### Data for analysis

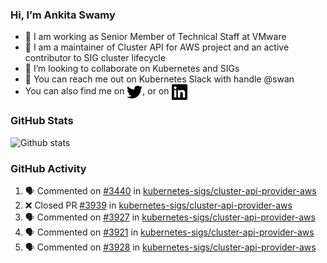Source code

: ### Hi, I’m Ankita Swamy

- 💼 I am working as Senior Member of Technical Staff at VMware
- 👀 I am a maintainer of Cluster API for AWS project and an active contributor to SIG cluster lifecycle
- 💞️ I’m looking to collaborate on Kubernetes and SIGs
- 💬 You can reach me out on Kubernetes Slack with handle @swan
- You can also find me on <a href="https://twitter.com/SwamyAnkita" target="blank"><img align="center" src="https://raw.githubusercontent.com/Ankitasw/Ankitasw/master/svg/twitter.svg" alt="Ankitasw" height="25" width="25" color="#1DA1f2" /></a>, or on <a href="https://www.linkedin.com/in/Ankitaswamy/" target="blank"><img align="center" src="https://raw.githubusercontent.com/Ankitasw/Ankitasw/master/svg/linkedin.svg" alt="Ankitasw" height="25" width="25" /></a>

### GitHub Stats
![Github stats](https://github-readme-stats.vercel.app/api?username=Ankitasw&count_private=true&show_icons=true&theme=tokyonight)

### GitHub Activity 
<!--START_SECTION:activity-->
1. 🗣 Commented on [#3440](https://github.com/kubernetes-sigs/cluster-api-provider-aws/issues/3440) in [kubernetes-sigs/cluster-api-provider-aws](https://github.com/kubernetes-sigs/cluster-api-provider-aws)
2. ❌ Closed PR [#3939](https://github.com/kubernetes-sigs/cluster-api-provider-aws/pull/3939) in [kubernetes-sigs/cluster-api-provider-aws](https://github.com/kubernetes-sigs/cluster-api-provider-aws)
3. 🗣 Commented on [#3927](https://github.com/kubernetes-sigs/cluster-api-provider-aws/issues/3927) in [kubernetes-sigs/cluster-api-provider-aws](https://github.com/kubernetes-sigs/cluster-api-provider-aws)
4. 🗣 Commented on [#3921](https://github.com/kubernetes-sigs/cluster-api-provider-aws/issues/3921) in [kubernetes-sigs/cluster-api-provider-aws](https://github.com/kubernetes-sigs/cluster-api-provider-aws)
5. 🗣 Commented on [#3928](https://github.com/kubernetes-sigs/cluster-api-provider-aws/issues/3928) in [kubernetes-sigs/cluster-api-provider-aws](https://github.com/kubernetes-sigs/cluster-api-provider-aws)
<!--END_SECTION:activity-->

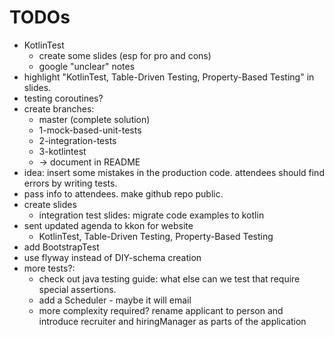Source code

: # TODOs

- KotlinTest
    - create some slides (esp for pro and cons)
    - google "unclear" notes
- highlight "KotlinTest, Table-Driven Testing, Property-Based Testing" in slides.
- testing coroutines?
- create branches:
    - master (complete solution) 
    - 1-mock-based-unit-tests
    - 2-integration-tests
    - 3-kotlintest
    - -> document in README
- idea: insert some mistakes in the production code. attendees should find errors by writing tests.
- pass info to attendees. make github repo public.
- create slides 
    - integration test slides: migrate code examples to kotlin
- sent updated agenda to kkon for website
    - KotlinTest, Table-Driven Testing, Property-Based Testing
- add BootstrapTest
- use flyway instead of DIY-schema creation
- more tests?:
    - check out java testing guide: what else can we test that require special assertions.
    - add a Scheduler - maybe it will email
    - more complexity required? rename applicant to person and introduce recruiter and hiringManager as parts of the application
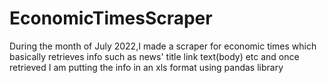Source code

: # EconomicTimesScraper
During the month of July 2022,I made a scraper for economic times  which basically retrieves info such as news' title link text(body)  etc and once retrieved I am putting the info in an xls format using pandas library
...
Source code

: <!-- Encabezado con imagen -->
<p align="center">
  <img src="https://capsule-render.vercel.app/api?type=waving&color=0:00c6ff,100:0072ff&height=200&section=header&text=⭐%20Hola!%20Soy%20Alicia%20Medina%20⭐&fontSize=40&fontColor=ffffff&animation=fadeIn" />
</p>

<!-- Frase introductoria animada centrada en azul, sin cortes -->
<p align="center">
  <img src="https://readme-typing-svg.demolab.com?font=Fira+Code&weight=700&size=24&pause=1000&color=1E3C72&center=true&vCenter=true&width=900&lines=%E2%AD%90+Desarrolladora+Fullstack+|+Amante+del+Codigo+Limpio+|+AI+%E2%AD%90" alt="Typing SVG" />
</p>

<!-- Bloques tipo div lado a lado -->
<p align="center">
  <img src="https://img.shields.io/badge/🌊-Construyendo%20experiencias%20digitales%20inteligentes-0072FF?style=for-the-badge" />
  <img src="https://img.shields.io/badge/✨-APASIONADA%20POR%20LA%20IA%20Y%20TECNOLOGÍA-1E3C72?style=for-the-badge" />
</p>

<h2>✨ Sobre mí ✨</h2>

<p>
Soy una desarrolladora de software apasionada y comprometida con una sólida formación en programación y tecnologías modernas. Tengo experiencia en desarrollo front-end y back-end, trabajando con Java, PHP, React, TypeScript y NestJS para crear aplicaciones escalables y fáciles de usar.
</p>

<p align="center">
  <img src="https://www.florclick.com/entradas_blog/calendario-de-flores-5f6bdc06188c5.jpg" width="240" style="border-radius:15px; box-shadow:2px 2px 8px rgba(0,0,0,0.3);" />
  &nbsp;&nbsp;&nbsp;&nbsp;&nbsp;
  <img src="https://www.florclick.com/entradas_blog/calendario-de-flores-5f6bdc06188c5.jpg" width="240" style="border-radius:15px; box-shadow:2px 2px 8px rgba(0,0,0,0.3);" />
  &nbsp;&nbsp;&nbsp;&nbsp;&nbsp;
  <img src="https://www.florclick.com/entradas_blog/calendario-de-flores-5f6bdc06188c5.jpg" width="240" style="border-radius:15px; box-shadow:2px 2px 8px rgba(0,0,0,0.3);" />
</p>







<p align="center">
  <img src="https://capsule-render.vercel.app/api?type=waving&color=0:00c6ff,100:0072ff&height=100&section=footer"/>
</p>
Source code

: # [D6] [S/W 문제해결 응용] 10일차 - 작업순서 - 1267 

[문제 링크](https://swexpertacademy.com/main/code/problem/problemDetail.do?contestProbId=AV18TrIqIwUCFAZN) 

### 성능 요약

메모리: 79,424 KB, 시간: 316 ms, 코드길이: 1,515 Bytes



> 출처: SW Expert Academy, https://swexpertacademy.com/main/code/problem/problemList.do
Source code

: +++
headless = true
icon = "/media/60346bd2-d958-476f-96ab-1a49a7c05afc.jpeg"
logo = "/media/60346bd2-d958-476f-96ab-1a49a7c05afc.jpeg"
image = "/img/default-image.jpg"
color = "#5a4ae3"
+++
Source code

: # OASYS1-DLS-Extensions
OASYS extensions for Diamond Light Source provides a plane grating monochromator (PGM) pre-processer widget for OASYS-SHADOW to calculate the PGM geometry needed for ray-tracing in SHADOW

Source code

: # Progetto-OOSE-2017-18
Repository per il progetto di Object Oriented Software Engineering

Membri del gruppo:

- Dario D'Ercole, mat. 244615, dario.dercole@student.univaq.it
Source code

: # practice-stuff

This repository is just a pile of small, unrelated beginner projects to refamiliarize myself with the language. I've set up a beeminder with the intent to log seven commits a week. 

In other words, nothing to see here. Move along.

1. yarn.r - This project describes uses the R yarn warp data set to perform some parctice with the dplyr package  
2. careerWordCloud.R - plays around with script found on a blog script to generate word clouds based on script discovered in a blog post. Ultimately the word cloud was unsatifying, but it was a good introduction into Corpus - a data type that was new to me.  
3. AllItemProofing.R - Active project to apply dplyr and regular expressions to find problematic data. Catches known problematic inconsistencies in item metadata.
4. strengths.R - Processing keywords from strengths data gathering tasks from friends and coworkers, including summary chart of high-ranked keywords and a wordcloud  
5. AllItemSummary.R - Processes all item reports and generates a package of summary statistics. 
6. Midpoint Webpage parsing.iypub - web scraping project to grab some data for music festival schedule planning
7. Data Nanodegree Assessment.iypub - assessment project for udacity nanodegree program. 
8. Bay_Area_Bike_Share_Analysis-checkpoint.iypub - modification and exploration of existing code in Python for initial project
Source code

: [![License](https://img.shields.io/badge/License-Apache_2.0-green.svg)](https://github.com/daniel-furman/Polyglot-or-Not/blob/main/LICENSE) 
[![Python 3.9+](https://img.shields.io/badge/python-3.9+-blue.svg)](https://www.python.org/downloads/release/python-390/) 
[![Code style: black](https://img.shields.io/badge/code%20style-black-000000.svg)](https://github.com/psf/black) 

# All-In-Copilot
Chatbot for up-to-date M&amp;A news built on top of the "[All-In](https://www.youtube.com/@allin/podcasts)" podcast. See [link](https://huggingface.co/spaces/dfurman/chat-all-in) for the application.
...
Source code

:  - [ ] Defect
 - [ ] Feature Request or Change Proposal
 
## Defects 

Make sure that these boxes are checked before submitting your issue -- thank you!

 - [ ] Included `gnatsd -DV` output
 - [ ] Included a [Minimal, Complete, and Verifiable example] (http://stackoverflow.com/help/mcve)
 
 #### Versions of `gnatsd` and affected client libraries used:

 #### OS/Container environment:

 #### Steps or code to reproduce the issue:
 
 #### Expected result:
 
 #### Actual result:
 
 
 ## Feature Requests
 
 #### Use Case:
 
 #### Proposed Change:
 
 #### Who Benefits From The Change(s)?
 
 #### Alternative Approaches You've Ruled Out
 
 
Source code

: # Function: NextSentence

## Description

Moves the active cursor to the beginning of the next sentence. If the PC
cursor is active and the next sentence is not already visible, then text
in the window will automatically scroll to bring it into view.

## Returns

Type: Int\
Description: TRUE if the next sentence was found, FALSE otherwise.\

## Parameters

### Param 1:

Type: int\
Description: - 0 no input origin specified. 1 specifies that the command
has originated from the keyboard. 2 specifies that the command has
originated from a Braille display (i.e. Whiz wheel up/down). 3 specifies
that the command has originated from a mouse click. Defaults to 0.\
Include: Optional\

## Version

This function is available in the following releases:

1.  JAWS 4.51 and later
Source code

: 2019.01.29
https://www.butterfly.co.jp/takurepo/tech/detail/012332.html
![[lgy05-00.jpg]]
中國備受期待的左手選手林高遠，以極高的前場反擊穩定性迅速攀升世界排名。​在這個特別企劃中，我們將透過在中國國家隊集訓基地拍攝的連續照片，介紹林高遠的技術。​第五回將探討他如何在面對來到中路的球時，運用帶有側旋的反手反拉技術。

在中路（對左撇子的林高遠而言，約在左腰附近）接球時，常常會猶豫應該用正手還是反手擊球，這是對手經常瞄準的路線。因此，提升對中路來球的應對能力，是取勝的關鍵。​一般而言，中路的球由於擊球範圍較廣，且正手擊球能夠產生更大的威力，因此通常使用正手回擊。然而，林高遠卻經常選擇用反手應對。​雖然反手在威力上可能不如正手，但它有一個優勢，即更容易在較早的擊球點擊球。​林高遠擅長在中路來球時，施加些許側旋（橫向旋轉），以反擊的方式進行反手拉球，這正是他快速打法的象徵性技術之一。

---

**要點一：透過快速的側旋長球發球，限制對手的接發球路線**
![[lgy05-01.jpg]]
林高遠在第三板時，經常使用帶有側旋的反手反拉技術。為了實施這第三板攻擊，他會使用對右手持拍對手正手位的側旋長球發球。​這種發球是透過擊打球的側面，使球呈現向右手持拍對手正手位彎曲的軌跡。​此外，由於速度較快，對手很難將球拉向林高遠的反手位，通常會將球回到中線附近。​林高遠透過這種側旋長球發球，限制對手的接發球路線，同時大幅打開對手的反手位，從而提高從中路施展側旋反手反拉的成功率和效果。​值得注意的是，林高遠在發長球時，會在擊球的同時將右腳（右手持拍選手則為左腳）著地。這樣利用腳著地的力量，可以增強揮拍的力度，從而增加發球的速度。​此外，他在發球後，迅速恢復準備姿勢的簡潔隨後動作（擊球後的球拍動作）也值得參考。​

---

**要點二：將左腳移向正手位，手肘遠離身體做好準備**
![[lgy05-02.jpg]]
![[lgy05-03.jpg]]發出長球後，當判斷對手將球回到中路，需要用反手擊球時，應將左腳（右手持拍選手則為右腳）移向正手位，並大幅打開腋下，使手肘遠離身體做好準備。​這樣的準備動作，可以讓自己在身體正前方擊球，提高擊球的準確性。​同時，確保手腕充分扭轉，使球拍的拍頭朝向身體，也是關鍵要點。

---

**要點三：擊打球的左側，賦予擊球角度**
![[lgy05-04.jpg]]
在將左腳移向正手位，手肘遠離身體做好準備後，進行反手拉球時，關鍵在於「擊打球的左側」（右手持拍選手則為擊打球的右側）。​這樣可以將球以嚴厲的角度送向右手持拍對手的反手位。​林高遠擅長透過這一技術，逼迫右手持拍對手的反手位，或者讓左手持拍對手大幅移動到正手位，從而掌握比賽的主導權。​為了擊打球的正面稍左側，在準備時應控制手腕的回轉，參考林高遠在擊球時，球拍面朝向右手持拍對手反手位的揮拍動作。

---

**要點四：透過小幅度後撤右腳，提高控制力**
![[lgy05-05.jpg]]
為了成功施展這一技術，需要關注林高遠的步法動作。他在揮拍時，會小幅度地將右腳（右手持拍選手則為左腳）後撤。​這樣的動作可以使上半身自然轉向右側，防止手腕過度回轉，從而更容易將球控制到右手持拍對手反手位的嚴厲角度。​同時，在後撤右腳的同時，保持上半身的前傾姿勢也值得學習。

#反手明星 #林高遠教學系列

### What the exercise asks
Output should match, line for line, the stretch of the material above from the line holding "headless = true" through the line holding "1. yarn.r - This".

### Reply
headless = true
icon = "/media/60346bd2-d958-476f-96ab-1a49a7c05afc.jpeg"
logo = "/media/60346bd2-d958-476f-96ab-1a49a7c05afc.jpeg"
image = "/img/default-image.jpg"
color = "#5a4ae3"
+++
Source code

: # OASYS1-DLS-Extensions
OASYS extensions for Diamond Light Source provides a plane grating monochromator (PGM) pre-processer widget for OASYS-SHADOW to calculate the PGM geometry needed for ray-tracing in SHADOW

Source code

: # Progetto-OOSE-2017-18
Repository per il progetto di Object Oriented Software Engineering

Membri del gruppo:

- Dario D'Ercole, mat. 244615, dario.dercole@student.univaq.it
Source code

: # practice-stuff

This repository is just a pile of small, unrelated beginner projects to refamiliarize myself with the language. I've set up a beeminder with the intent to log seven commits a week. 

In other words, nothing to see here. Move along.

1. yarn.r - This project describes uses the R yarn warp data set to perform some parctice with the dplyr package  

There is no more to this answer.